- Activity
Everything from the line containing "right front paw: (63, 161)" through the last line of the material below is to be copied exactly, ends included.
· · ·
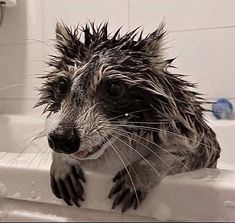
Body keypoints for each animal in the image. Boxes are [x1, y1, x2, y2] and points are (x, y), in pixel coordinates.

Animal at [36, 22, 220, 213]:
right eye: (62, 85)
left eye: (114, 88)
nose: (62, 138)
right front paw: (63, 161)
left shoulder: (190, 126)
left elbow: (195, 151)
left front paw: (140, 173)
· · ·
- Exercise output
right front paw: (63, 161)
left shoulder: (190, 126)
left elbow: (195, 151)
left front paw: (140, 173)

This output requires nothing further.